5 Vegetables Dr. Weil Suggests To Keep In Your Kitchen
This tip is courtesy of Dr. Weil on Healthy Aging – Your Online Guide to the Anti-Inflammatory Diet. Start your 14-day free trial now!
Here are five nutrient-packed vegetables I recommend keeping your kitchen stocked with – especially when they come into season (or better yet, try growing your own!):
- Mushrooms. Prized for their tonic effects, mushrooms can help address a host of illnesses. Maitake mushrooms (known as “hen of the woods” for their resemblance to the fluffed tail feathers of a nesting hen) are particularly valued in Asian cooking, as they have anti-cancer, anti-viral and immune-enhancing properties, and may also reduce blood pressure and blood sugar. Shiitake, enokidake and oyster mushrooms also have immune-boosting qualities and are easily included in many main courses.
- Beets. The deep red color of these root vegetables comes from anthocyanins, phytonutrients that protect against damage from carcinogens and may help prevent heart disease.
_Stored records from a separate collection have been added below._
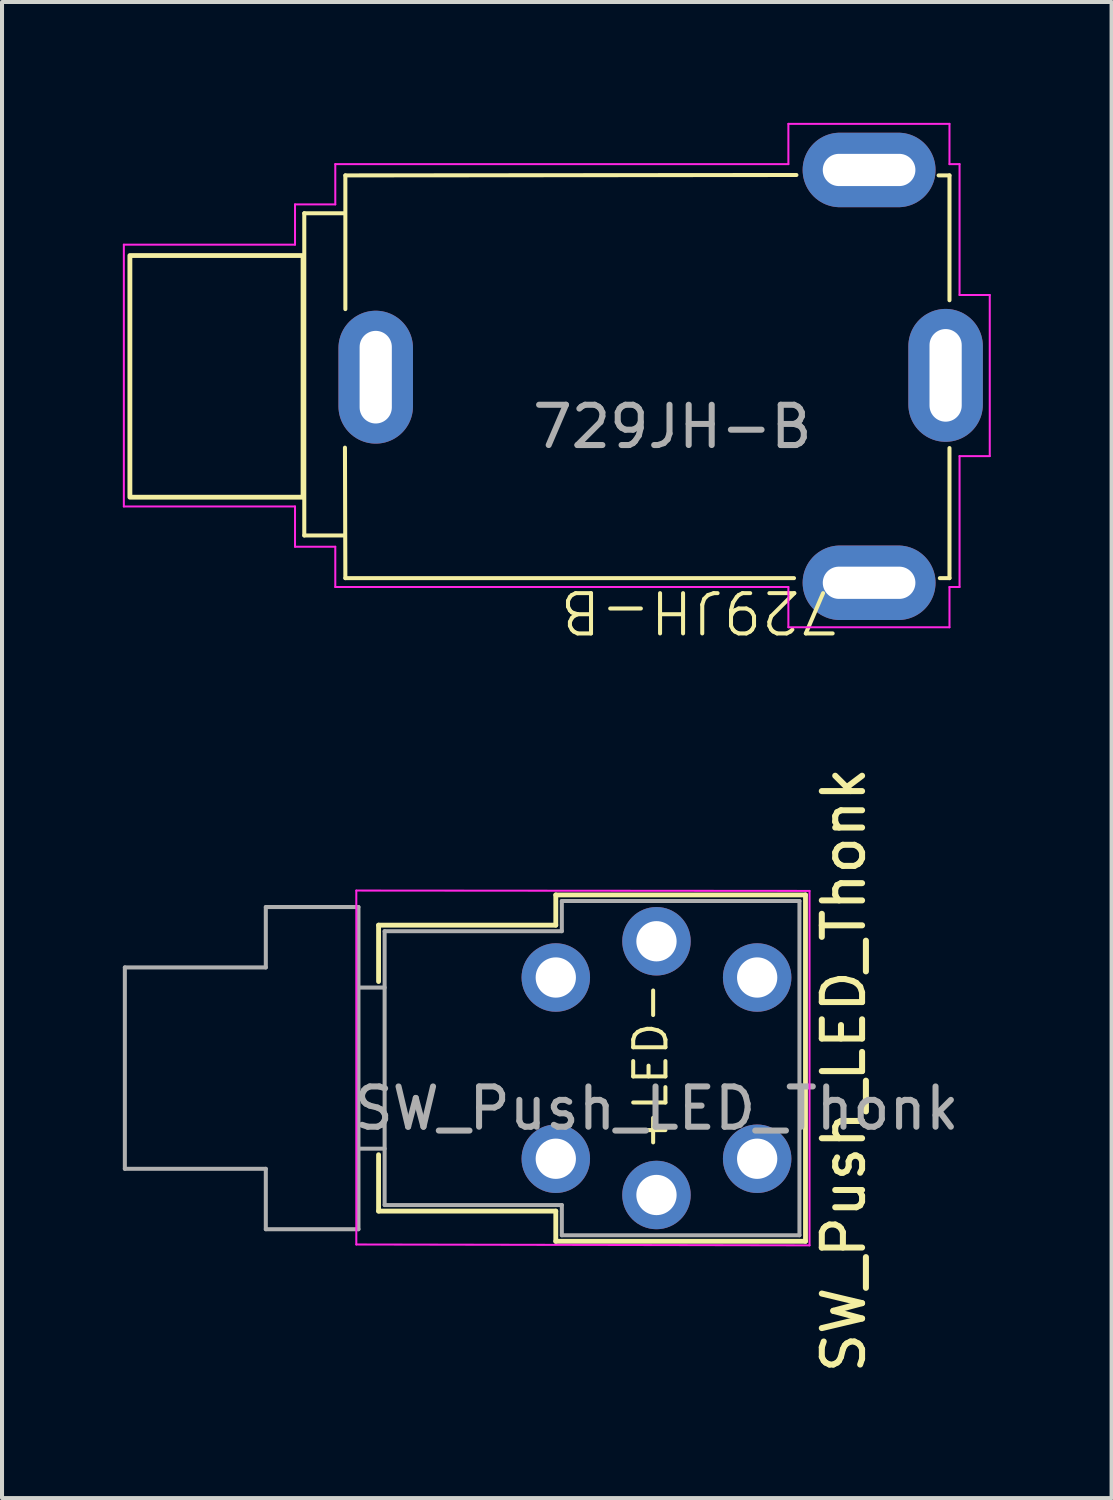
<source format=kicad_pcb>
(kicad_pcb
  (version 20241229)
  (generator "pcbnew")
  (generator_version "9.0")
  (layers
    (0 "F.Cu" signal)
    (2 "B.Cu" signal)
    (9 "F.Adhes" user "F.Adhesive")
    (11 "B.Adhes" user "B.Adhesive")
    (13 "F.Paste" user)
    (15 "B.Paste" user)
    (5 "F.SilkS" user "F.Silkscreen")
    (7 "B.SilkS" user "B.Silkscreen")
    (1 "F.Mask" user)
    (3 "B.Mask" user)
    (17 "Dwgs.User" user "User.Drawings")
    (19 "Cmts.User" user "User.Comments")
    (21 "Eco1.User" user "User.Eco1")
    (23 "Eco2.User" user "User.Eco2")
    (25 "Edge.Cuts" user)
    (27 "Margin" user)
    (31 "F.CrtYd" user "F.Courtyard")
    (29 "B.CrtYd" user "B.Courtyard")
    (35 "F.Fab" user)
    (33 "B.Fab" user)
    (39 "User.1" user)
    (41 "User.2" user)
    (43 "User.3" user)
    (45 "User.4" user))
  (footprint "SW_Push_LED_Thonk"
    (layer "F.Cu")
    (at 10.75 21.221)
    (property "Reference" "SW_Push_LED_Thonk" (at 7.15 2.3 90) (layer "F.SilkS") (effects (font (size 1 1) (thickness 0.15))))
    (attr through_hole)
    (fp_line (start -4.4 -1.3) (end -4.4 0.1) (stroke (width 0.12) (type solid)) (layer "F.SilkS"))
    (fp_line (start -4.4 5.8) (end -4.4 4.4) (stroke (width 0.12) (type solid)) (layer "F.SilkS"))
    (fp_line (start 0 -2.05) (end 6.2 -2.05) (stroke (width 0.12) (type solid)) (layer "F.SilkS"))
    (fp_line (start 0 -1.3) (end -4.4 -1.3) (stroke (width 0.12) (type solid)) (layer "F.SilkS"))
    (fp_line (start 0 -1.3) (end 0 -2.05) (stroke (width 0.12) (type solid)) (layer "F.SilkS"))
    (fp_line (start 0 5.8) (end -4.4 5.8) (stroke (width 0.12) (type solid)) (layer "F.SilkS"))
    (fp_line (start 0 6.55) (end 0 5.8) (stroke (width 0.12) (type solid)) (layer "F.SilkS"))
    (fp_line (start 6.2 -2.05) (end 6.2 6.55) (stroke (width 0.12) (type solid)) (layer "F.SilkS"))
    (fp_line (start 6.2 6.55) (end 0 6.55) (stroke (width 0.12) (type solid)) (layer "F.SilkS"))
    (fp_line (start -4.953 6.629) (end -4.953 -2.159) (stroke (width 0.05) (type solid)) (layer "F.CrtYd"))
    (fp_line (start 6.3 -2.15) (end -4.953 -2.159) (stroke (width 0.05) (type solid)) (layer "F.CrtYd"))
    (fp_line (start 6.3 -2.15) (end 6.3 6.65) (stroke (width 0.05) (type solid)) (layer "F.CrtYd"))
    (fp_line (start 6.3 6.65) (end -4.953 6.629) (stroke (width 0.05) (type solid)) (layer "F.CrtYd"))
    (fp_line (start -10.7 -0.25) (end -10.7 4.75) (stroke (width 0.1) (type solid)) (layer "F.Fab"))
    (fp_line (start -10.7 4.75) (end -7.2 4.75) (stroke (width 0.1) (type solid)) (layer "F.Fab"))
    (fp_line (start -7.2 -1.75) (end -7.2 -0.25) (stroke (width 0.1) (type solid)) (layer "F.Fab"))
    (fp_line (start -7.2 -0.25) (end -10.7 -0.25) (stroke (width 0.1) (type solid)) (layer "F.Fab"))
    (fp_line (start -7.2 4.75) (end -7.2 6.25) (stroke (width 0.1) (type solid)) (layer "F.Fab"))
    (fp_line (start -7.2 6.25) (end -4.9 6.25) (stroke (width 0.1) (type solid)) (layer "F.Fab"))
    (fp_line (start -4.9 -1.75) (end -7.2 -1.75) (stroke (width 0.1) (type solid)) (layer "F.Fab"))
    (fp_line (start -4.9 0.25) (end -4.25 0.25) (stroke (width 0.1) (type solid)) (layer "F.Fab"))
    (fp_line (start -4.9 4.25) (end -4.25 4.25) (stroke (width 0.1) (type solid)) (layer "F.Fab"))
    (fp_line (start -4.9 6.25) (end -4.9 -1.75) (stroke (width 0.1) (type solid)) (layer "F.Fab"))
    (fp_line (start -4.25 -1.15) (end -4.25 5.65) (stroke (width 0.1) (type solid)) (layer "F.Fab"))
    (fp_line (start -4.25 5.65) (end 0.15 5.65) (stroke (width 0.1) (type solid)) (layer "F.Fab"))
    (fp_line (start 0.15 -1.9) (end 0.15 -1.15) (stroke (width 0.1) (type solid)) (layer "F.Fab"))
    (fp_line (start 0.15 -1.15) (end -4.25 -1.15) (stroke (width 0.1) (type solid)) (layer "F.Fab"))
    (fp_line (start 0.15 5.65) (end 0.15 6.4) (stroke (width 0.1) (type solid)) (layer "F.Fab"))
    (fp_line (start 0.15 6.4) (end 6.05 6.4) (stroke (width 0.1) (type solid)) (layer "F.Fab"))
    (fp_line (start 6.05 -1.9) (end 0.15 -1.9) (stroke (width 0.1) (type solid)) (layer "F.Fab"))
    (fp_line (start 6.05 6.4) (end 6.05 -1.9) (stroke (width 0.1) (type solid)) (layer "F.Fab"))
    (fp_text user "+LED-" (at 2.825 4.35 90) (unlocked yes) (layer "F.SilkS") (effects (font (size 0.8 0.8) (thickness 0.1)) (justify left bottom)))
    (fp_text user "${REFERENCE}" (at 2.5 3.25 0) (layer "F.Fab") (effects (font (size 1 1) (thickness 0.15))))
    (pad "1" thru_hole circle (at 0 4.5) (size 1.7 1.7) (drill 1) (layers "*.Cu" "*.Mask"))
    (pad "2" thru_hole circle (at 0 0) (size 1.7 1.7) (drill 1) (layers "*.Cu" "*.Mask"))
    (pad "3" thru_hole circle (at 5 4.5) (size 1.7 1.7) (drill 1) (layers "*.Cu" "*.Mask"))
    (pad "4" thru_hole circle (at 5 0) (size 1.7 1.7) (drill 1) (layers "*.Cu" "*.Mask"))
    (pad "L1" thru_hole circle (at 2.5 5.4) (size 1.7 1.7) (drill 1) (layers "*.Cu" "*.Mask"))
    (pad "L2" thru_hole circle (at 2.5 -0.9) (size 1.7 1.7) (drill 1) (layers "*.Cu" "*.Mask")))
  (footprint "729JH-B"
    (layer "F.Cu")
    (at 13.645 5.045)
    (property "Reference" "729JH-B" (at 0.67 7.09 180) (unlocked yes) (layer "F.SilkS") (effects (font (size 1 1) (thickness 0.1))))
    (attr through_hole)
    (fp_line (start -9.14 -2.8) (end -9.14 5.2) (stroke (width 0.1) (type default)) (layer "F.SilkS"))
    (fp_line (start -9.14 5.2) (end -8.14 5.2) (stroke (width 0.1) (type default)) (layer "F.SilkS"))
    (fp_line (start -8.14 -2.8) (end -9.14 -2.8) (stroke (width 0.1) (type default)) (layer "F.SilkS"))
    (fp_line (start -8.13 3.02) (end -8.12 6.26) (stroke (width 0.1) (type default)) (layer "F.SilkS"))
    (fp_line (start -8.12 -3.74) (end -8.12 -0.42) (stroke (width 0.1) (type default)) (layer "F.SilkS"))
    (fp_line (start -8.12 6.26) (end 3.02 6.26) (stroke (width 0.1) (type default)) (layer "F.SilkS"))
    (fp_line (start 3.08 -3.75) (end -8.12 -3.74) (stroke (width 0.1) (type default)) (layer "F.SilkS"))
    (fp_line (start 6.64 6.26) (end 6.88 6.26) (stroke (width 0.1) (type default)) (layer "F.SilkS"))
    (fp_line (start 6.88 -3.74) (end 6.61 -3.74) (stroke (width 0.1) (type default)) (layer "F.SilkS"))
    (fp_line (start 6.88 -0.64) (end 6.88 -3.74) (stroke (width 0.1) (type default)) (layer "F.SilkS"))
    (fp_line (start 6.88 6.26) (end 6.88 3.03) (stroke (width 0.1) (type default)) (layer "F.SilkS"))
    (fp_rect (start -9.17 4.25) (end -13.47 -1.75) (stroke (width 0.12) (type solid)) (fill no) (layer "F.SilkS"))
    (fp_line (start -13.62 -2.02) (end -13.62 4.48) (stroke (width 0.05) (type solid)) (layer "F.CrtYd"))
    (fp_line (start -13.62 4.48) (end -9.37 4.48) (stroke (width 0.05) (type solid)) (layer "F.CrtYd"))
    (fp_line (start -9.37 -3.02) (end -9.37 -2.02) (stroke (width 0.05) (type solid)) (layer "F.CrtYd"))
    (fp_line (start -9.37 -2.02) (end -13.62 -2.02) (stroke (width 0.05) (type solid)) (layer "F.CrtYd"))
    (fp_line (start -9.37 4.48) (end -9.37 5.48) (stroke (width 0.05) (type solid)) (layer "F.CrtYd"))
    (fp_line (start -9.37 5.48) (end -8.37 5.48) (stroke (width 0.05) (type solid)) (layer "F.CrtYd"))
    (fp_line (start -8.37 -4.02) (end -8.37 -3.02) (stroke (width 0.05) (type solid)) (layer "F.CrtYd"))
    (fp_line (start -8.37 -3.02) (end -9.37 -3.02) (stroke (width 0.05) (type solid)) (layer "F.CrtYd"))
    (fp_line (start -8.37 5.48) (end -8.37 6.48) (stroke (width 0.05) (type solid)) (layer "F.CrtYd"))
    (fp_line (start -8.37 6.48) (end 2.88 6.48) (stroke (width 0.05) (type solid)) (layer "F.CrtYd"))
    (fp_line (start 2.88 -5.02) (end 2.88 -4.02) (stroke (width 0.05) (type solid)) (layer "F.CrtYd"))
    (fp_line (start 2.88 -4.02) (end -8.37 -4.02) (stroke (width 0.05) (type solid)) (layer "F.CrtYd"))
    (fp_line (start 2.88 6.48) (end 2.88 7.48) (stroke (width 0.05) (type solid)) (layer "F.CrtYd"))
    (fp_line (start 2.88 7.48) (end 6.88 7.48) (stroke (width 0.05) (type solid)) (layer "F.CrtYd"))
    (fp_line (start 6.88 -5.02) (end 2.88 -5.02) (stroke (width 0.05) (type solid)) (layer "F.CrtYd"))
    (fp_line (start 6.88 -4.02) (end 6.88 -5.02) (stroke (width 0.05) (type solid)) (layer "F.CrtYd"))
    (fp_line (start 6.88 6.48) (end 7.13 6.48) (stroke (width 0.05) (type solid)) (layer "F.CrtYd"))
    (fp_line (start 6.88 7.48) (end 6.88 6.48) (stroke (width 0.05) (type solid)) (layer "F.CrtYd"))
    (fp_line (start 7.13 -4.02) (end 6.88 -4.02) (stroke (width 0.05) (type solid)) (layer "F.CrtYd"))
    (fp_line (start 7.13 -0.77) (end 7.13 -4.02) (stroke (width 0.05) (type solid)) (layer "F.CrtYd"))
    (fp_line (start 7.13 3.23) (end 7.88 3.23) (stroke (width 0.05) (type solid)) (layer "F.CrtYd"))
    (fp_line (start 7.13 6.48) (end 7.13 3.23) (stroke (width 0.05) (type solid)) (layer "F.CrtYd"))
    (fp_line (start 7.88 -0.77) (end 7.13 -0.77) (stroke (width 0.05) (type solid)) (layer "F.CrtYd"))
    (fp_line (start 7.88 3.23) (end 7.88 -0.77) (stroke (width 0.05) (type solid)) (layer "F.CrtYd"))
    (fp_text user "${REFERENCE}" (at 0 2.5 0) (unlocked yes) (layer "F.Fab") (effects (font (size 1 1) (thickness 0.15))))
    (pad "1" thru_hole oval (at -7.366 1.27 180) (size 1.85 3.3) (drill oval 0.8 2.3) (layers "*.Cu" "*.Mask"))
    (pad "2" thru_hole oval (at 4.884 -3.875 180) (size 3.3 1.85) (drill oval 2.3 0.8) (layers "*.Cu" "*.Mask"))
    (pad "3" thru_hole oval (at 6.784 1.225 180) (size 1.85 3.3) (drill oval 0.8 2.3) (layers "*.Cu" "*.Mask"))
    (pad "4" thru_hole oval (at 4.884 6.375 180) (size 3.3 1.85) (drill oval 2.3 0.8) (layers "*.Cu" "*.Mask")))
  (gr_rect
    (start -3 -3)
    (end 24.55 34.146)
    (stroke (width 0.1) (type default))
    (fill no)
    (layer "Edge.Cuts")))
</source>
Beets are versatile, inexpensive, and delicious hot or cold.
- Squash. With a wide variety of types, flavors, shapes, and sizes, squash is readily adaptable to any occasion – it can even be used in pie! It provides beta-carotene, potassium, and fiber, nutrients that are necessary for good overall health from head to toe.
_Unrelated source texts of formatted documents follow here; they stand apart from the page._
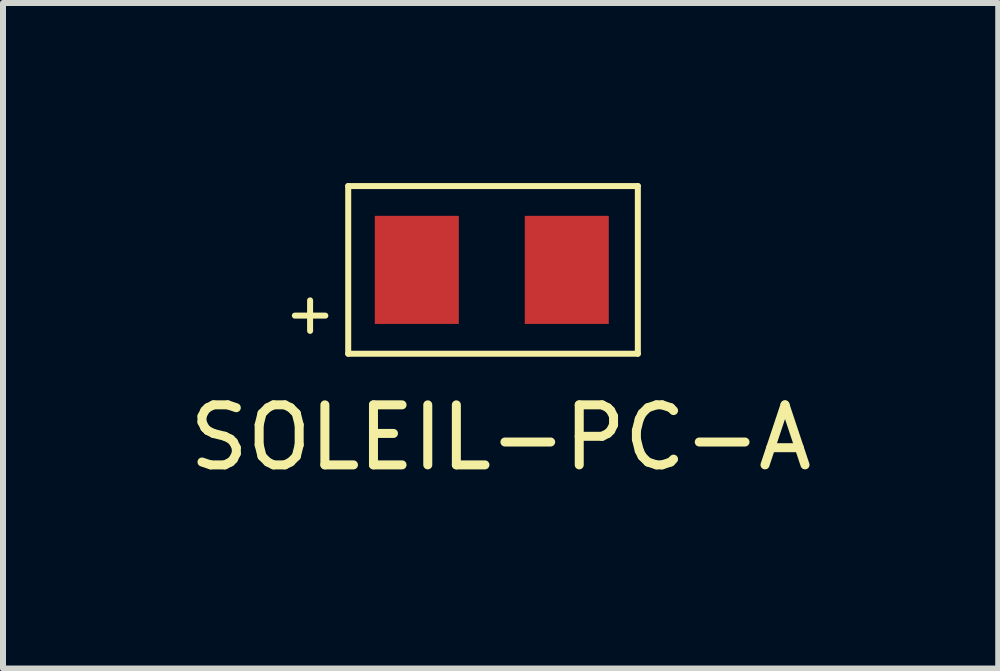
<source format=kicad_pcb>
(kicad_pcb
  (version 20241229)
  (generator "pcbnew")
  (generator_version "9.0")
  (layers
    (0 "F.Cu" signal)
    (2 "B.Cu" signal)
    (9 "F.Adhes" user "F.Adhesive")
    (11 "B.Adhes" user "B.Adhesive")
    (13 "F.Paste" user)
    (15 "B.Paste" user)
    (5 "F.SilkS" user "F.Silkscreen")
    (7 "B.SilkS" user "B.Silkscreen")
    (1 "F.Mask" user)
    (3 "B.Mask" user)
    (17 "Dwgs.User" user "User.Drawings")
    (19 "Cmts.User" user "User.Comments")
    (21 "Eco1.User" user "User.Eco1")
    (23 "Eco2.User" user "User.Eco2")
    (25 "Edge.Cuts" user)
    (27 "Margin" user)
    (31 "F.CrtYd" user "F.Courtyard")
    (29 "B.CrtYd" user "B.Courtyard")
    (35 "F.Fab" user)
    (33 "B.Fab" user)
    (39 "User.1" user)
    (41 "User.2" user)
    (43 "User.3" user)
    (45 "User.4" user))
  (footprint "SOLEIL-PC-A"
    (layer "F.Cu")
    (at 3.895 1.447)
    (property "Reference" "SOLEIL-PC-A" (at 1.397 2.794 0) (layer "F.SilkS") (effects (font (size 1 1) (thickness 0.15))))
    (attr through_hole)
    (fp_line (start -2.032 0.762) (end -1.524 0.762) (stroke (width 0.1) (type solid)) (layer "F.SilkS"))
    (fp_line (start -1.778 0.508) (end -1.778 1.016) (stroke (width 0.1) (type solid)) (layer "F.SilkS"))
    (fp_line (start -1.143 -1.397) (end 3.683 -1.397) (stroke (width 0.1) (type solid)) (layer "F.SilkS"))
    (fp_line (start -1.143 1.397) (end -1.143 -1.397) (stroke (width 0.1) (type solid)) (layer "F.SilkS"))
    (fp_line (start 3.683 -1.397) (end 3.683 1.397) (stroke (width 0.1) (type solid)) (layer "F.SilkS"))
    (fp_line (start 3.683 1.397) (end -1.143 1.397) (stroke (width 0.1) (type solid)) (layer "F.SilkS"))
    (pad "1" smd rect (at 0 0) (size 1.4 1.801) (layers "F.Cu" "F.Mask" "F.Paste"))
    (pad "2" smd rect (at 2.499 0) (size 1.4 1.801) (layers "F.Cu" "F.Mask" "F.Paste")))
  (gr_rect
    (start -3 -3)
    (end 13.583 8.089)
    (stroke (width 0.1) (type default))
    (fill no)
    (layer "Edge.Cuts")))
</source>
- Tomatoes. This red fruit (often considered a fruit) contains lycopene, a powerful antioxidant that helps fight heart disease and possibly some types of cancer, particularly prostate cancer. Use tomatoes in everything from salads to sauces, but know that lycopene is most easily absorbed when the tomatoes are cooked and eaten with a little fat, such as extra virgin olive oil (think sauces and stews).
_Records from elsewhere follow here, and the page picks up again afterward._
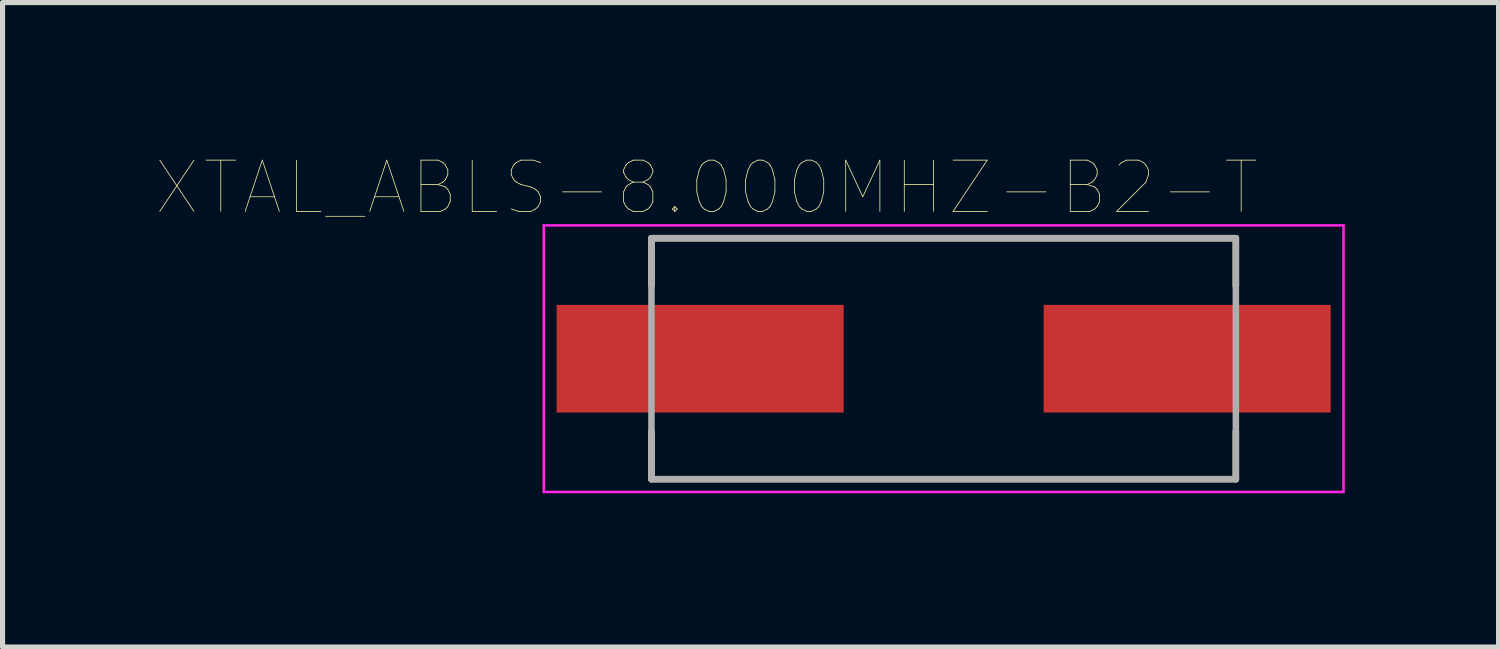
<source format=kicad_pcb>
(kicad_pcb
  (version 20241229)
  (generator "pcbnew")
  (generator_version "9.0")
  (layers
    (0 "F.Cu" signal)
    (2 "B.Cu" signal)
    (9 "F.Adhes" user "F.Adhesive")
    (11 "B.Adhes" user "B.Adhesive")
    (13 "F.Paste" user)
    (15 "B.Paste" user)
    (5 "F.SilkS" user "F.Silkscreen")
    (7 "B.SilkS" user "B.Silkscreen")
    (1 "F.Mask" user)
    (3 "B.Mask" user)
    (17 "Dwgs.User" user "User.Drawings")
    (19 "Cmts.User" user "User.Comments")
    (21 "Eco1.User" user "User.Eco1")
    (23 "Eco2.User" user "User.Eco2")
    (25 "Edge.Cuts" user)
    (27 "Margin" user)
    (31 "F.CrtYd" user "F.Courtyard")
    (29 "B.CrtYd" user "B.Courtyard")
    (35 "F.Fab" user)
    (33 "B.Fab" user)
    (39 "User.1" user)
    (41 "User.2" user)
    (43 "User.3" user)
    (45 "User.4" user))
  (footprint "XTAL_ABLS-8.000MHZ-B2-T"
    (layer "F.Cu")
    (at 15.358 3.947)
    (property "Reference" "XTAL_ABLS-8.000MHZ-B2-T" (at -4.625 -3.335 0) (layer "F.SilkS") (effects (font (size 1 1) (thickness 0.015))))
    (attr through_hole)
    (fp_line (start -5.7 -2.35) (end 5.7 -2.35) (stroke (width 0.127) (type solid)) (layer "F.SilkS"))
    (fp_line (start -5.7 -1.42) (end -5.7 -2.35) (stroke (width 0.127) (type solid)) (layer "F.SilkS"))
    (fp_line (start -5.7 1.42) (end -5.7 2.35) (stroke (width 0.127) (type solid)) (layer "F.SilkS"))
    (fp_line (start -5.7 2.35) (end 5.7 2.35) (stroke (width 0.127) (type solid)) (layer "F.SilkS"))
    (fp_line (start 5.7 -2.35) (end 5.7 -1.42) (stroke (width 0.127) (type solid)) (layer "F.SilkS"))
    (fp_line (start 5.7 2.35) (end 5.7 1.42) (stroke (width 0.127) (type solid)) (layer "F.SilkS"))
    (fp_line (start -7.8 -2.6) (end 7.8 -2.6) (stroke (width 0.05) (type solid)) (layer "F.CrtYd"))
    (fp_line (start -7.8 2.6) (end -7.8 -2.6) (stroke (width 0.05) (type solid)) (layer "F.CrtYd"))
    (fp_line (start 7.8 -2.6) (end 7.8 2.6) (stroke (width 0.05) (type solid)) (layer "F.CrtYd"))
    (fp_line (start 7.8 2.6) (end -7.8 2.6) (stroke (width 0.05) (type solid)) (layer "F.CrtYd"))
    (fp_line (start -5.7 -2.35) (end 5.7 -2.35) (stroke (width 0.127) (type solid)) (layer "F.Fab"))
    (fp_line (start -5.7 2.35) (end -5.7 -2.35) (stroke (width 0.127) (type solid)) (layer "F.Fab"))
    (fp_line (start 5.7 -2.35) (end 5.7 2.35) (stroke (width 0.127) (type solid)) (layer "F.Fab"))
    (fp_line (start 5.7 2.35) (end -5.7 2.35) (stroke (width 0.127) (type solid)) (layer "F.Fab"))
    (pad "1" smd rect (at -4.75 0) (size 5.6 2.1) (layers "F.Cu" "F.Mask" "F.Paste"))
    (pad "2" smd rect (at 4.75 0) (size 5.6 2.1) (layers "F.Cu" "F.Mask" "F.Paste")))
  (gr_rect
    (start -3 -3)
    (end 26.183 9.572)
    (stroke (width 0.1) (type default))
    (fill no)
    (layer "Edge.Cuts")))
</source>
- Broccoli. This vegetable-platter classic and other cruciferous vegetables offer cancer-protective benefits. Broccoli is also a good source of vitamin K and calcium – both of which help keep bones strong. The components of the cruciferous family have also been shown to promote healthy hormone balance by enhancing proper hormone metabolism. It is tasty both raw and cooked, and can be a stand out in soups, casseroles, and salads.